Apple Fights Big Tech Regulation Over App Payments

Apple leaders are worried that an antitrust bill focused on opening the app store market will make iPhones less secure, despite assurances from Congress, according to a Bloomberg report Thursday (June 23).

Congress and some large firms already use Apple-approved tools that let them bypass the App Store and install third-party apps in a practice called side-loading, the report said. Apple maintains that it’s the only company that can promise a fully secure App Store to its customers.

Congress is set to vote next month on antitrust measures, a move Apple continues to fight, maintaining that “outside apps would leave iPhone users vulnerable to malware and scams,” the report said. Antitrust advocates and cybersecurity specialists, though, say Apple is looking to protect its business model more than its customers.

“Security is a giant red herring,” said Bruce Schneier, a fellow at the Berkman Klein Center for Internet & Society at Harvard University, in the report. “It will scare a lot of people. The goal is to protect the monopoly.”

Apple requires all iPhone mobile app downloads take place within its App Store, where it takes up to a 30% commission on digital sales.

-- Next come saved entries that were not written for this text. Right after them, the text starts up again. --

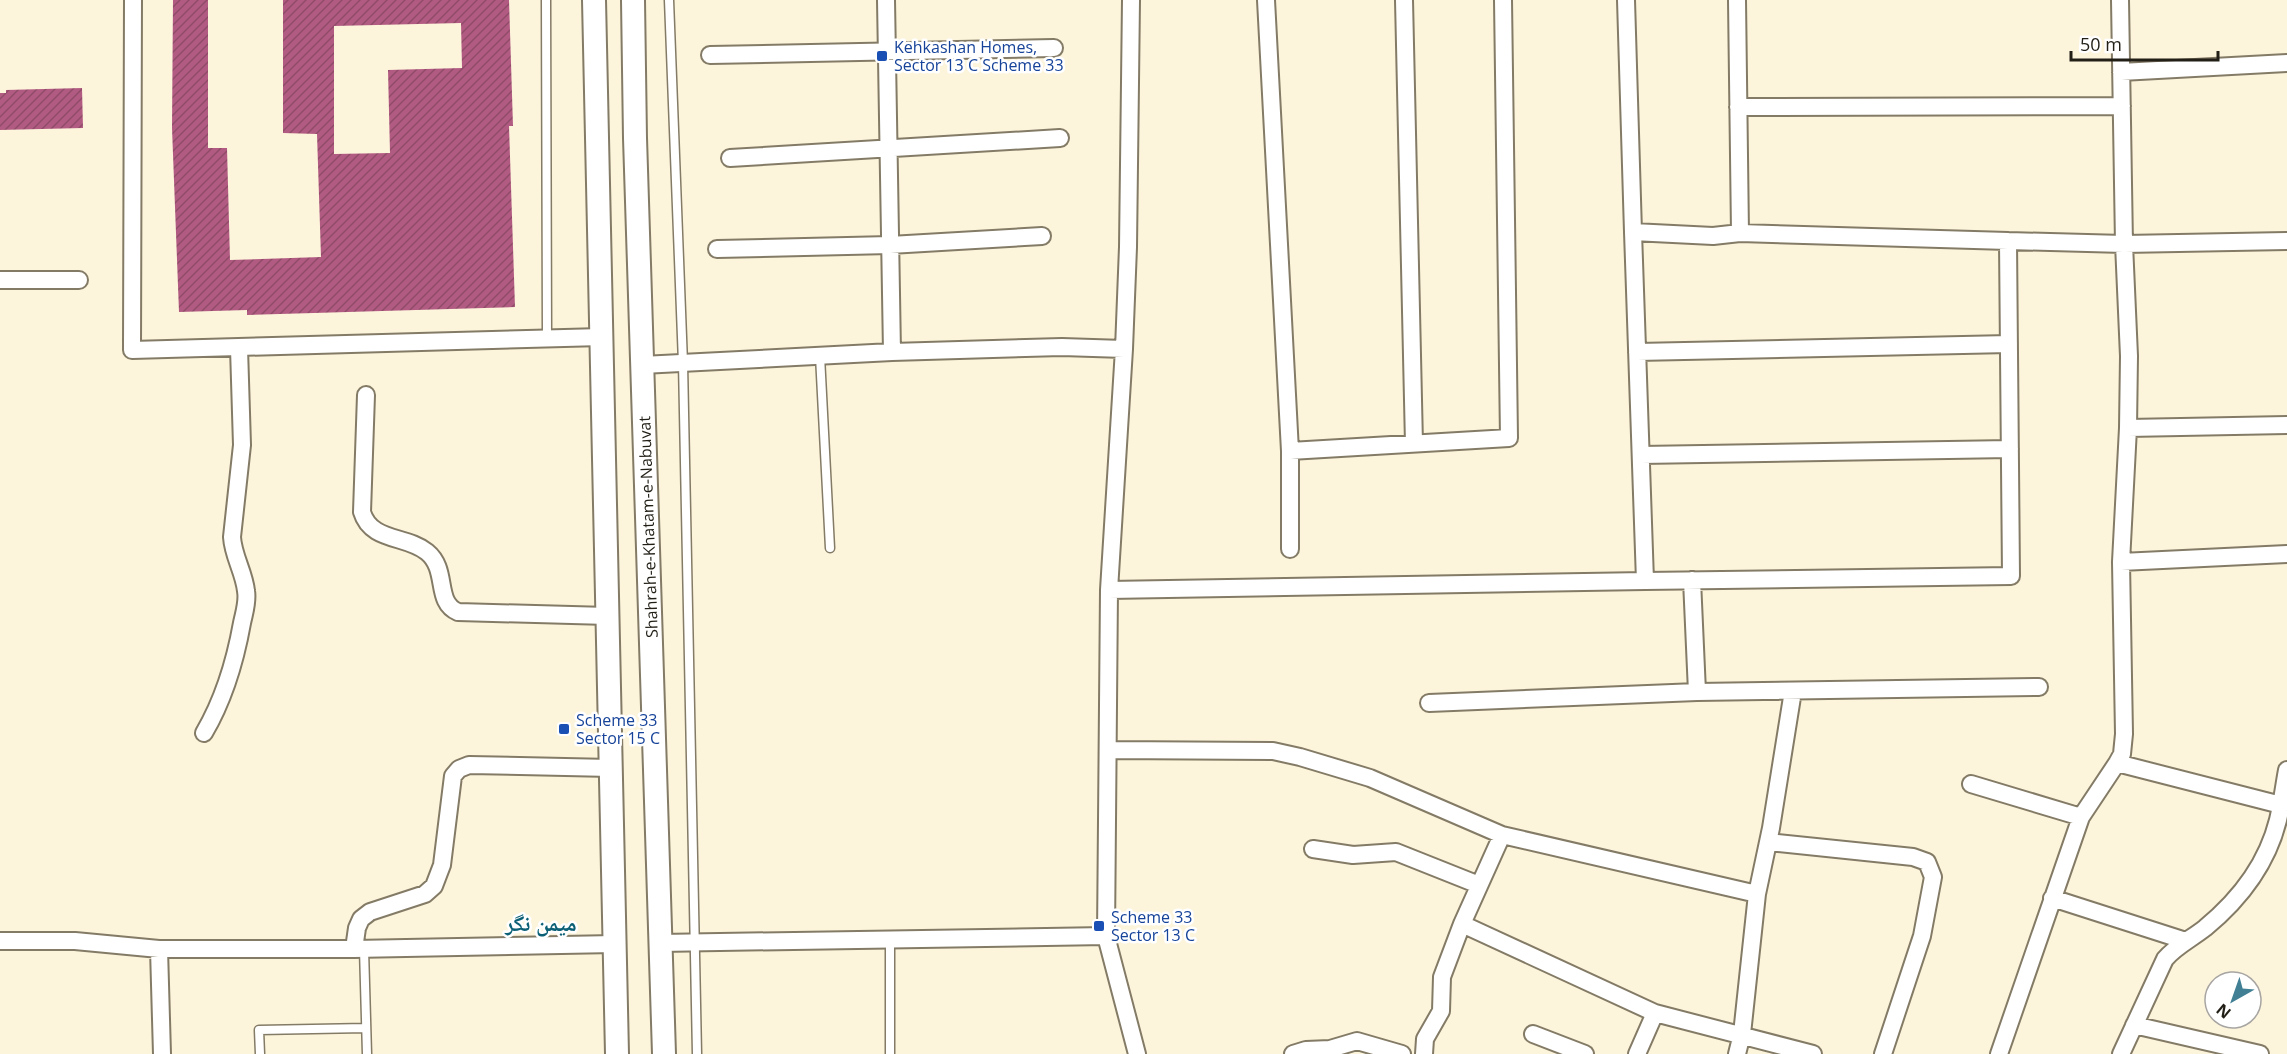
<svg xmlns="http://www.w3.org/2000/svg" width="2287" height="1054" font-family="'Open Sans','Noto Naskh Arabic',sans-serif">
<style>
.building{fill:url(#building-hatch);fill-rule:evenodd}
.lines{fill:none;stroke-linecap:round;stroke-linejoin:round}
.service-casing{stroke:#847b66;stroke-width:11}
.minor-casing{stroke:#847b66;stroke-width:20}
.secondary-casing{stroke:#847b66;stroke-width:26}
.service{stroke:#fff;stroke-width:8}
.minor{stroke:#fff;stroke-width:16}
.secondary{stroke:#fff;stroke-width:22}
.transit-dot{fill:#1a4fb4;stroke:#fff;stroke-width:2}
.labels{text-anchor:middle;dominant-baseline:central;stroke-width:5;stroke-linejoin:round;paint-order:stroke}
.transit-label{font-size:16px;fill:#164399;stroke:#fff;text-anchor:start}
.street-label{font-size:16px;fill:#221f16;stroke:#fff}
.district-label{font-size:22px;font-weight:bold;fill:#0c6076;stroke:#fff}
</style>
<defs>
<pattern id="building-hatch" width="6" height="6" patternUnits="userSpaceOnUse" patternTransform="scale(1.5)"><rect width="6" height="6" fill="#b25b82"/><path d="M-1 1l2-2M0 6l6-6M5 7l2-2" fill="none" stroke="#904b69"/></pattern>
</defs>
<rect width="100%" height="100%" fill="#fdf4dc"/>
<path class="building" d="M173 0H208V148H227L230 260 321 257 317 134 283 133V0H509L513 126H509L515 307 247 315V310L179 312 172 128ZM461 23 462 68 388 70 390 153 334 154V26Z
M82 88 83 128 0 130V93H6V90Z"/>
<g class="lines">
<g class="service-casing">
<path id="service" d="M546 0 547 339
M669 0 683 363 697 1054
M820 356 830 548
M890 939V1054
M364 949 367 1054
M260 1054 259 1030 366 1028"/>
</g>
<g class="minor-casing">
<path id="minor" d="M133 0 132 350 602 337
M1266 0 1290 451V549
M1404 0 1414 444
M1626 0 1633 232
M1737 0 1740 233 1713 236 1633 232 1645 581 2011 576 2008 241 2124 244 2120 0
M710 55 1054 48
M2121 72 2287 63
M1738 107 2122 106
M730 158 1060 138
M1740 233 2008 241
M2287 241 2124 244 2129 356 2128 428 2121 562 2287 554
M717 249 890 245 1042 236
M0 280H79
M1124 349 1128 247 1131 0
M892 352 1062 347 1124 349 1109 590 1645 581
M1637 352 2009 344
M642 365 892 352 886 0
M366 395 362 512C371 542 406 535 427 552 449 570 434 602 458 612L608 616
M2128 428 2287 425
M1290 451 1509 438 1503 0
M1641 455 2010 449
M1692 580 1697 692
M1429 703 1697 692 2039 687
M204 733C224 699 235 662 242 623 244 613 248 602 246 591 244 572 233 556 232 537L242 445 239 348
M1108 750 1273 751 1300 757 1370 778 1502 835 1757 894
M2117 763 2281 805
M1971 784 2081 817
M1768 842 1913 857 1927 862 1933 877 1922 936 1883 1054
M1313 849 1353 855 1396 852 1479 885
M2052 898 2186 941
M1462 924 1655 1013 1813 1054
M1106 936 1137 1054
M0 941H75L159 949H354L615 944
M660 943 1106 936 1109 590
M159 949 162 1054
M354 949 357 928 361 919 370 912 425 894 434 886 442 865 453 776 459 769 469 765 611 768
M2134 1025 2260 1054
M1533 1034 1585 1054
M1293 1054 1306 1050 1330 1049 1357 1041 1402 1054
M1424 1054 1425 1039 1441 1011 1442 977 1462 924 1502 835
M1637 1054 1655 1013
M1737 1054 1742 1034 1757 894 1771 828 1793 691
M1999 1054 2081 817 2117 763 2122 754 2124 734 2121 562
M2121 1054 2165 959C2176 946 2191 939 2205 928 2239 900 2267 864 2278 820 2282 803 2284 786 2287 770"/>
</g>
<g class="secondary-casing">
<path id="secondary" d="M594 0 617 1054
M633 0 635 138 664 1054"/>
</g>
<use href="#service" class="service"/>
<use href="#minor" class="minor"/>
<use href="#secondary" class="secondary"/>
</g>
<g class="transit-dot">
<rect x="876" y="50" width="12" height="12" rx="3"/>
<rect x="558" y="723" width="12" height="12" rx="3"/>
<rect x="1093" y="920" width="12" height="12" rx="3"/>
</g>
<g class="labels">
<g class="transit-label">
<text x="894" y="47">Kehkashan Homes,<tspan x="894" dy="18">Sector 13 C Scheme 33</tspan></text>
<text x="576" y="720">Scheme 33<tspan x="576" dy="18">Sector 15 C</tspan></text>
<text x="1111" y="917">Scheme 33<tspan x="1111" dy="18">Sector 13 C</tspan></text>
</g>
<g class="street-label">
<text transform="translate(648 527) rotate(-92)">Shahrah-e-Khatam-e-Nabuvat</text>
</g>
<g class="district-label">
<text x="541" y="922">میمن نگر</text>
</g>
</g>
<g transform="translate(2233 1000) rotate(220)"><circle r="28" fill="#ffffff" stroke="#a7a5a2" stroke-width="1.5"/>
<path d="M0-4.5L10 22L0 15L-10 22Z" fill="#418094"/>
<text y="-9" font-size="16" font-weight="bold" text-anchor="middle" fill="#221f16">N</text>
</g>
<path d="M2071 51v9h147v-9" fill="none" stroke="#221f16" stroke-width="3"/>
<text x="2080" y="51" font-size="18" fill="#221f16" stroke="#ffffff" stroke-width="4.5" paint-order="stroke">50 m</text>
</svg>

App Store developers must submit apps for review by Apple’s team, who ensure compliance with the company’s rules on privacy and security. Developers are barred from offering sexually explicit content, all-in-one cloud gaming services and cryptocurrency mining, among other things.

Last week, JPMorgan analysts said Apple’s music and gaming revenue could reach $8.2 billion by 2025, a 36% increase that would come from a subscriber base of about 180 million people — 70 million in gaming and 110 million in music.

Most of that revenue would come from Apple Music, taking in about $7 billion. The remaining $1.2 billion would come from Apple Arcade, the gaming subscription service launched three years ago.

While Apple does not give a sales breakup for gaming and music services, its overall segment, which includes App Store, Apple TV+, Arcade and Apple Music, reported $19.82 billion in revenue for the March quarter, Reuters said.